Note: As detailed in the above table, each of the thirteen fields of the form sector_probability_<sector> (where <sector> ranges over the eleven GICS sectors, plus the Macro and Not Relevant labels) represents a probability. However, these probabilities are computed by thirteen independent binary classification models. As a result, these thirteen fields will NOT sum to 1.0, in general, for any given data row.


sector_prediction

Definition: The two MSCI GICS sectors that are most relevant to the underlying document.

Possible values: Either:

  1. One of the eleven standard GICS sectors, namely Energy, Materials, Industrials, Consumer Discretionary, Consumer Staples, Health Care, Financials, Information Technology, Communication Services, Utilities, Real Estate, or else;
  2. Macro — Relevant to the macroeconomy, or else;
  3. Not Relevant — Neither relevant to any GICS sector, nor relevant to the macroeconomy.

sector_probability_energy

Definition: The probability that the underlying document relates to the energy sector.

Possible values: A float in the interval [0, 1] (i.e., between 0 and 1, inclusive).


sector_probability_materials

Definition: The probability that the underlying document relates to the materials sector.

Possible values: A float in the interval [0, 1] (i.e., between 0 and 1, inclusive).

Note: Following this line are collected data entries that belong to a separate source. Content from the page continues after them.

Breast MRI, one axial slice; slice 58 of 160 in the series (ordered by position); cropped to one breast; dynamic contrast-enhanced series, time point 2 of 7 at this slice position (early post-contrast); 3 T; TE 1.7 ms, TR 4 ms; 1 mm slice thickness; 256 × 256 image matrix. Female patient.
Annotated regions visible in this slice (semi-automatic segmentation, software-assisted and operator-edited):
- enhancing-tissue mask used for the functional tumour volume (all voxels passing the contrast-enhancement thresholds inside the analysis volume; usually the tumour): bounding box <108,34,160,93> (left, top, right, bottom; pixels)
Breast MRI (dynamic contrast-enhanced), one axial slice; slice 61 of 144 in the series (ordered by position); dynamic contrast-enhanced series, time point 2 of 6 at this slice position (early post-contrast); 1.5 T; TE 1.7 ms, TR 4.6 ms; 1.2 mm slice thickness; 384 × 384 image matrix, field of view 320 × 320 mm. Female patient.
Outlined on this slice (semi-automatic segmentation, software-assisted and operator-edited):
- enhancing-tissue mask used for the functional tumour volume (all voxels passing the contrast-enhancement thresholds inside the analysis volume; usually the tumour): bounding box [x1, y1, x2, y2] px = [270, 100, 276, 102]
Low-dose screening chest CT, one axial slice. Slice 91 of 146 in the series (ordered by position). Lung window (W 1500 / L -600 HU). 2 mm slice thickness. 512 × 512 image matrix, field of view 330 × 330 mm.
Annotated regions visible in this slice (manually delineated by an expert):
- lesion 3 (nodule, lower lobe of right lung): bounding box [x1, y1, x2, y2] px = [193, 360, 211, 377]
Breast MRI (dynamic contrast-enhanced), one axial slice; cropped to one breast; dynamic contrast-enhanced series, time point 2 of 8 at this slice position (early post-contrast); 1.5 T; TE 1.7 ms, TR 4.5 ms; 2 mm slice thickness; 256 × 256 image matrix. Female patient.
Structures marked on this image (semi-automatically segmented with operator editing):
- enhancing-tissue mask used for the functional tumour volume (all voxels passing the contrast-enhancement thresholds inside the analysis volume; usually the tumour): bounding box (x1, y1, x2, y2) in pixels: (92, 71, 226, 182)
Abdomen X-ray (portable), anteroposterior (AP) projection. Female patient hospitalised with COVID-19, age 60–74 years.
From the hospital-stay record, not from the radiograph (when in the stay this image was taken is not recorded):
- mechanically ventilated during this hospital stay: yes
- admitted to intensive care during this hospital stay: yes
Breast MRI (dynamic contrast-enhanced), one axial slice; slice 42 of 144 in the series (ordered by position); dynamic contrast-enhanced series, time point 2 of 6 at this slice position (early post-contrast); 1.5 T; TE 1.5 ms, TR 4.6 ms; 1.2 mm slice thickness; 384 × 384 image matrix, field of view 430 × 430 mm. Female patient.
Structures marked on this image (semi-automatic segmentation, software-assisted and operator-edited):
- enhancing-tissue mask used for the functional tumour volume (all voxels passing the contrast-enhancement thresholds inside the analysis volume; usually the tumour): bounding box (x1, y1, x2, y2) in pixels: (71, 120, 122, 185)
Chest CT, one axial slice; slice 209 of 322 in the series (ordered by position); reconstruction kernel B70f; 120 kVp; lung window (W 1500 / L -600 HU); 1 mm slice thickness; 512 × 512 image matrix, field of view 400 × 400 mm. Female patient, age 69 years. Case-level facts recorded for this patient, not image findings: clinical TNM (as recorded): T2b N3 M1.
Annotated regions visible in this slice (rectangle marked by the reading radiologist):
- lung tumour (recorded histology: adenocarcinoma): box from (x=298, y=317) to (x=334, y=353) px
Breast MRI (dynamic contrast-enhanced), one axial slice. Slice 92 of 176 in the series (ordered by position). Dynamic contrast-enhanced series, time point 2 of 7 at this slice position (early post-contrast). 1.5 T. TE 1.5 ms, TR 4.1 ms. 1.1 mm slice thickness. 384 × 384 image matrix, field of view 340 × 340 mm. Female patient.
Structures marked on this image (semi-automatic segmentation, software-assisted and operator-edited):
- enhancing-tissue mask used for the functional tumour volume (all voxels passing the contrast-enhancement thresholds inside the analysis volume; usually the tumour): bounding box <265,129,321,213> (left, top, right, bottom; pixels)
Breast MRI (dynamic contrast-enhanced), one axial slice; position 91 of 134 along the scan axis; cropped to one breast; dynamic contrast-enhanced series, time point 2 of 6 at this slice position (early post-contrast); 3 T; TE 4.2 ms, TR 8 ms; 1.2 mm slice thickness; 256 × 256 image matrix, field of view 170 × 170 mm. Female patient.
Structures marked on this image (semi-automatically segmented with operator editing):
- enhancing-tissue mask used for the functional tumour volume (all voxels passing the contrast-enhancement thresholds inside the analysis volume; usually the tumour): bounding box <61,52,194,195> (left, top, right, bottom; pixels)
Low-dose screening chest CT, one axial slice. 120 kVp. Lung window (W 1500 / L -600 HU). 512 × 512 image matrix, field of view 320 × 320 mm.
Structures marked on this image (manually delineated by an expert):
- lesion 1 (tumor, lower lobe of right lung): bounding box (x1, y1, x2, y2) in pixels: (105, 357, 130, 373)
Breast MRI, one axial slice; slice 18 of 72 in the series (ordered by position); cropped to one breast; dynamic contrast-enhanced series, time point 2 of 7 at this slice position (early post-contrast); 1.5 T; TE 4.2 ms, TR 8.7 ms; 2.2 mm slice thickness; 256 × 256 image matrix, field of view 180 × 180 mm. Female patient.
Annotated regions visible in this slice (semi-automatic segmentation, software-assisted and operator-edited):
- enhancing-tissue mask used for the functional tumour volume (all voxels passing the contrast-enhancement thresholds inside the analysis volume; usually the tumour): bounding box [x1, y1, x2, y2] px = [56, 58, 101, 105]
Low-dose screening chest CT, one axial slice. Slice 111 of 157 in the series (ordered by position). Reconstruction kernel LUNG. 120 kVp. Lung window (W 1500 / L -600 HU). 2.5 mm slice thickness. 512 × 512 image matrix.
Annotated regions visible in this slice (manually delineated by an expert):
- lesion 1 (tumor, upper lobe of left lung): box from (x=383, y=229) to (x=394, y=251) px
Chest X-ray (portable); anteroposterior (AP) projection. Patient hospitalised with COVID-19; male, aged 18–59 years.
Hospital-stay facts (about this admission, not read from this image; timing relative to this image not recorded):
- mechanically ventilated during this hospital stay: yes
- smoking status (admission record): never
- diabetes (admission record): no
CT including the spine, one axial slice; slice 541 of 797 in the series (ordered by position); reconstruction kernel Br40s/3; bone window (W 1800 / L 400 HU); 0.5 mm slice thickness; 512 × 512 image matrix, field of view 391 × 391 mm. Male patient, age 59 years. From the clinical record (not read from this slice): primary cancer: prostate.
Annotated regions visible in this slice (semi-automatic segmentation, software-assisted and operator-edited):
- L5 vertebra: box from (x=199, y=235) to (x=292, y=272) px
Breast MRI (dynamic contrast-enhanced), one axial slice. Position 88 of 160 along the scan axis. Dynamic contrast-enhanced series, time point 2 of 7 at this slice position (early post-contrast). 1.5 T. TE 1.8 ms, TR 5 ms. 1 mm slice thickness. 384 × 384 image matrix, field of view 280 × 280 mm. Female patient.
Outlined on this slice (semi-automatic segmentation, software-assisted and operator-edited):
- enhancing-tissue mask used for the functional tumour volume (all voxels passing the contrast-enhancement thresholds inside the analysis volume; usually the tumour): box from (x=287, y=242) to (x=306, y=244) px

sector_probability_industrials

Definition: The probability that the underlying document relates to the industrials sector.

Possible values: A float in the interval [0, 1] (i.e., between 0 and 1, inclusive).


sector_probability_consumer_discretionary

Definition: The probability that the underlying document relates to the consumer_discretionary sector.

Possible values: A float in the interval [0, 1] (i.e., between 0 and 1, inclusive).


sector_probability_consumer_staples

Definition: The probability that the underlying document relates to the consumer_staples sector.

Possible values: A float in the interval [0, 1] (i.e., between 0 and 1, inclusive).


sector_probability_health_care

Definition: The probability that the underlying document relates to the health_care sector.

Possible values: A float in the interval [0, 1] (i.e., between 0 and 1, inclusive).


sector_probability_financials

Definition: The probability that the underlying document relates to the financials sector.

Possible values: A float in the interval [0, 1] (i.e., between 0 and 1, inclusive).


sector_probability_information_technology

Definition: The probability that the underlying document relates to the information_technology sector.

Possible values: A float in the interval [0, 1] (i.e., between 0 and 1, inclusive).


sector_probability_communication_services

Definition: The probability that the underlying document relates to the communication_services sector.

Possible values: A float in the interval [0, 1] (i.e., between 0 and 1, inclusive).


sector_probability_utilities

Definition: The probability that the underlying document relates to the utilities sector.

Possible values: A float in the interval [0, 1] (i.e., between 0 and 1, inclusive).


sector_probability_real_estate

Definition: The probability that the underlying document relates to the real_estate sector.

Possible values: A float in the interval [0, 1] (i.e., between 0 and 1, inclusive).


sector_probability_macro

Definition: The probability that the underlying document relates to the macro sector.

Possible values: A float in the interval [0, 1] (i.e., between 0 and 1, inclusive).


sector_probability_not_relevant

Definition: The probability that the underlying document is neither relevant to any of the eleven GICS sectors, nor relevant to macro.

Possible values: A float in the interval [0, 1] (i.e., between 0 and 1, inclusive).